### DATA
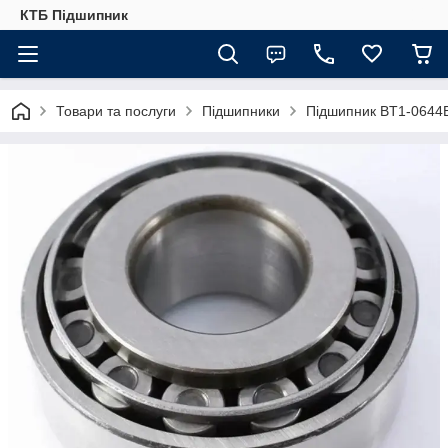
КТБ Підшипник
Товари та послуги
Підшипники
Підшипник BT1-0644B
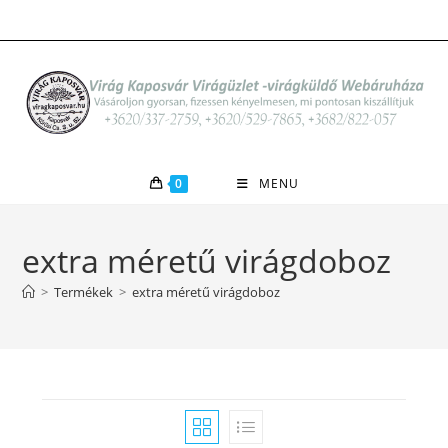
Skip
to
content
0
MENU
extra méretű virágdoboz
>
Termékek
>
extra méretű virágdoboz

### EXERCISE
Change "Termékek" to "Products" in the text of all the records above, keeping everything else the same, and omit the pictures.

### REPLY
КТБ Підшипник
Товари та послуги
Підшипники
Підшипник BT1-0644B
Skip
to
content
0
MENU
extra méretű virágdoboz
>
Products
>
extra méretű virágdoboz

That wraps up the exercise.